| Records provided |

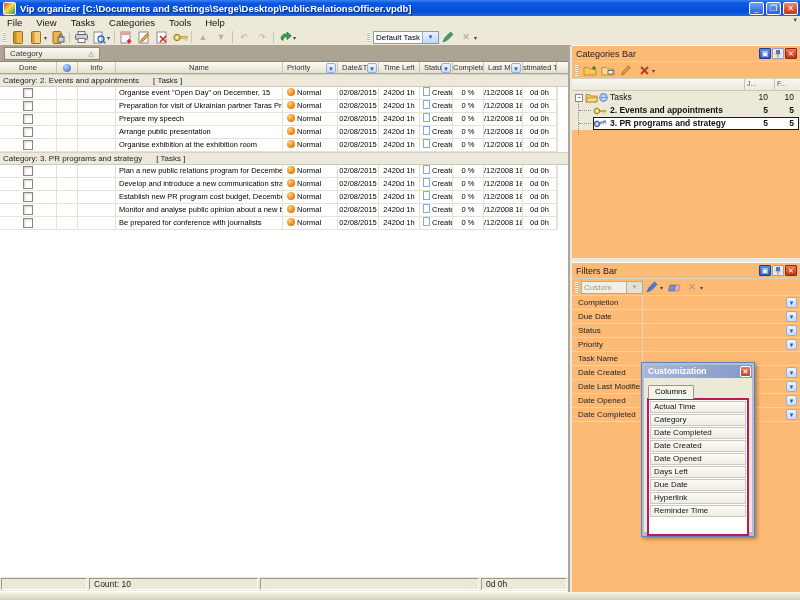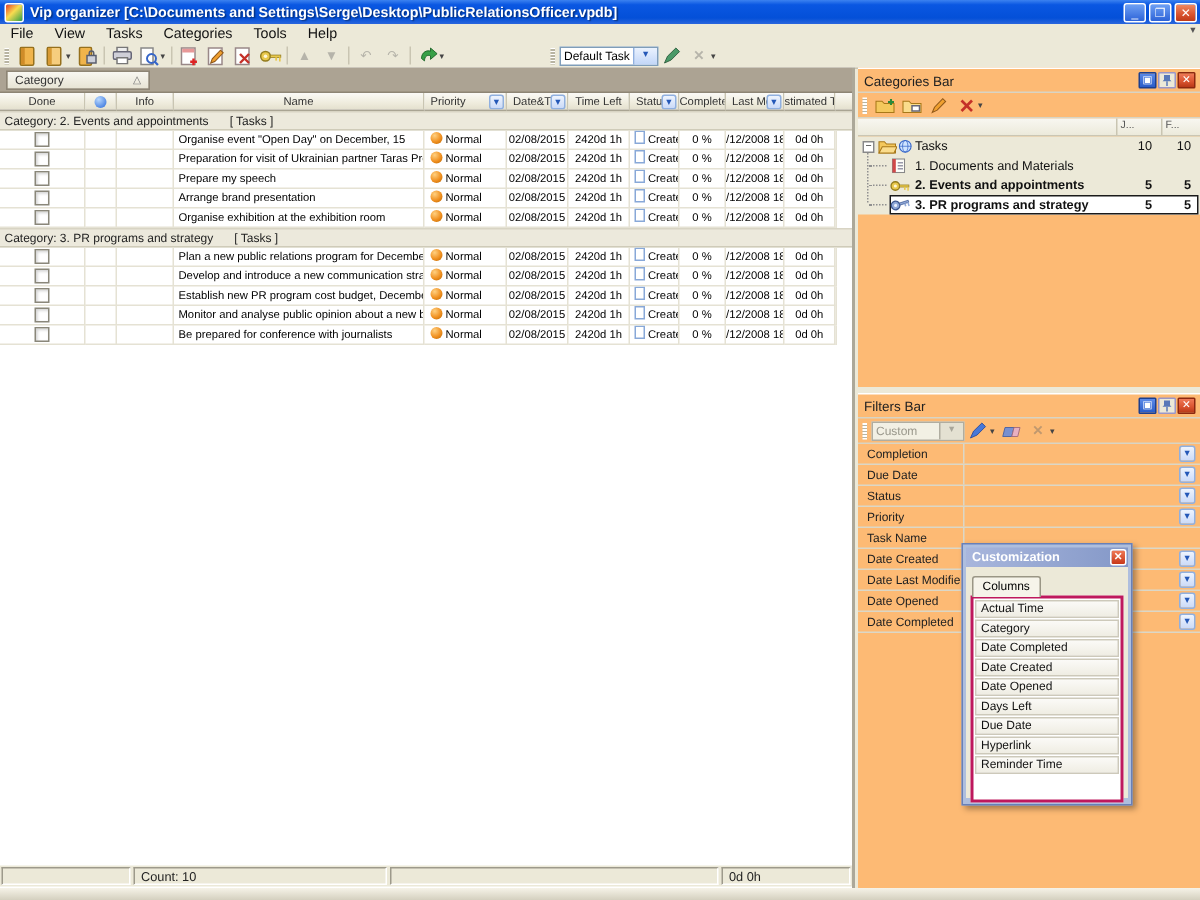--- a/index.html
+++ b/index.html
@@ -292,21 +292,21 @@
             <div class="c w-comp">0 %</div>
             <div class="c w-mod">/12/2008 18:</div>
             <div class="c w-est">0d 0h</div>
             <div class="c w-fill" style="border-bottom:none"></div>
           </div>
 
           <div class="trow">
             <div class="c w-done"><span class="cb"></span></div>
             <div class="c w-flag"></div>
             <div class="c w-info"></div>
-            <div class="c w-name tl">Arrange brand presentation</div>
+            <div class="c w-name tl">Arrange public presentation</div>
             <div class="c w-pri tl"><i class="pdot"></i><span>Normal</span></div>
             <div class="c w-due">02/08/2015</div>
             <div class="c w-left">2420d 1h</div>
             <div class="c w-status tl"><i class="dico"></i><span>Created</span></div>
             <div class="c w-comp">0 %</div>
             <div class="c w-mod">/12/2008 18:</div>
             <div class="c w-est">0d 0h</div>
             <div class="c w-fill" style="border-bottom:none"></div>
           </div>
 
@@ -477,35 +477,20 @@
           <span class="ticon" style="left:27px;top:2px">
               <svg width="9" height="9" viewBox="0 0 9 9">
                 <circle cx="4.5" cy="4.5" r="3.9" fill="#cfe4ff" stroke="#3565c8" stroke-width=".7"></circle>
                 <ellipse cx="4.5" cy="4.5" rx="1.8" ry="3.9" fill="none" stroke="#3565c8" stroke-width=".5"></ellipse>
                 <line x1=".6" y1="4.5" x2="8.4" y2="4.5" stroke="#3565c8" stroke-width=".5"></line>
               </svg>
             </span>
           <span class="lbl">Tasks</span>
           <span class="cc1">10</span>
           <span class="cc2">10</span>
-        </div>
-        <div class="trrow">
-          <span class="stub"></span>
-          <span class="ticon" style="left:22px">
-              <svg width="10" height="11" viewBox="0 0 10 11">
-                <rect x="1" y="1" width="8" height="9" fill="#fdfdf8" stroke="#888" stroke-width=".7"></rect>
-                <rect x="1" y="1" width="2.2" height="9" fill="#d04848"></rect>
-                <line x1="4.5" y1="3.5" x2="8" y2="3.5" stroke="#99a"></line>
-                <line x1="4.5" y1="5.5" x2="8" y2="5.5" stroke="#99a"></line>
-                <line x1="4.5" y1="7.5" x2="8" y2="7.5" stroke="#99a"></line>
-              </svg>
-            </span>
-          <span class="lbl">1. Documents and Materials</span>
-          <span class="cc1"></span>
-          <span class="cc2"></span>
         </div>
         <div class="trrow b">
           <span class="stub"></span>
           <span class="ticon" style="left:21px;top:3px">
               <svg width="14" height="8" viewBox="0 0 15 9">
                 <circle cx="4" cy="4.5" r="3.2" fill="#e8c84c" stroke="#937c1e"></circle>
                 <circle cx="4" cy="4.5" r="1.2" fill="#fdf6da"></circle>
                 <rect x="7.2" y="3.7" width="7" height="1.6" fill="#e8c84c" stroke="#937c1e" stroke-width=".5"></rect>
                 <rect x="10.5" y="5.2" width="1.2" height="2.2" fill="#e8c84c"></rect>
                 <rect x="13" y="5.2" width="1.1" height="2.8" fill="#e8c84c"></rect>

| Task brief |
Omitting all pictures, set the listing down exactly.

| Result for this exercise |
--- a/index.html
+++ b/index.html
@@ -292,21 +292,21 @@
             <div class="c w-comp">0 %</div>
             <div class="c w-mod">/12/2008 18:</div>
             <div class="c w-est">0d 0h</div>
             <div class="c w-fill" style="border-bottom:none"></div>
           </div>
 
           <div class="trow">
             <div class="c w-done"><span class="cb"></span></div>
             <div class="c w-flag"></div>
             <div class="c w-info"></div>
-            <div class="c w-name tl">Arrange brand presentation</div>
+            <div class="c w-name tl">Arrange public presentation</div>
             <div class="c w-pri tl"><i class="pdot"></i><span>Normal</span></div>
             <div class="c w-due">02/08/2015</div>
             <div class="c w-left">2420d 1h</div>
             <div class="c w-status tl"><i class="dico"></i><span>Created</span></div>
             <div class="c w-comp">0 %</div>
             <div class="c w-mod">/12/2008 18:</div>
             <div class="c w-est">0d 0h</div>
             <div class="c w-fill" style="border-bottom:none"></div>
           </div>
 
@@ -477,35 +477,20 @@
           <span class="ticon" style="left:27px;top:2px">
               <svg width="9" height="9" viewBox="0 0 9 9">
                 <circle cx="4.5" cy="4.5" r="3.9" fill="#cfe4ff" stroke="#3565c8" stroke-width=".7"></circle>
                 <ellipse cx="4.5" cy="4.5" rx="1.8" ry="3.9" fill="none" stroke="#3565c8" stroke-width=".5"></ellipse>
                 <line x1=".6" y1="4.5" x2="8.4" y2="4.5" stroke="#3565c8" stroke-width=".5"></line>
               </svg>
             </span>
           <span class="lbl">Tasks</span>
           <span class="cc1">10</span>
           <span class="cc2">10</span>
-        </div>
-        <div class="trrow">
-          <span class="stub"></span>
-          <span class="ticon" style="left:22px">
-              <svg width="10" height="11" viewBox="0 0 10 11">
-                <rect x="1" y="1" width="8" height="9" fill="#fdfdf8" stroke="#888" stroke-width=".7"></rect>
-                <rect x="1" y="1" width="2.2" height="9" fill="#d04848"></rect>
-                <line x1="4.5" y1="3.5" x2="8" y2="3.5" stroke="#99a"></line>
-                <line x1="4.5" y1="5.5" x2="8" y2="5.5" stroke="#99a"></line>
-                <line x1="4.5" y1="7.5" x2="8" y2="7.5" stroke="#99a"></line>
-              </svg>
-            </span>
-          <span class="lbl">1. Documents and Materials</span>
-          <span class="cc1"></span>
-          <span class="cc2"></span>
         </div>
         <div class="trrow b">
           <span class="stub"></span>
           <span class="ticon" style="left:21px;top:3px">
               <svg width="14" height="8" viewBox="0 0 15 9">
                 <circle cx="4" cy="4.5" r="3.2" fill="#e8c84c" stroke="#937c1e"></circle>
                 <circle cx="4" cy="4.5" r="1.2" fill="#fdf6da"></circle>
                 <rect x="7.2" y="3.7" width="7" height="1.6" fill="#e8c84c" stroke="#937c1e" stroke-width=".5"></rect>
                 <rect x="10.5" y="5.2" width="1.2" height="2.2" fill="#e8c84c"></rect>
                 <rect x="13" y="5.2" width="1.1" height="2.8" fill="#e8c84c"></rect>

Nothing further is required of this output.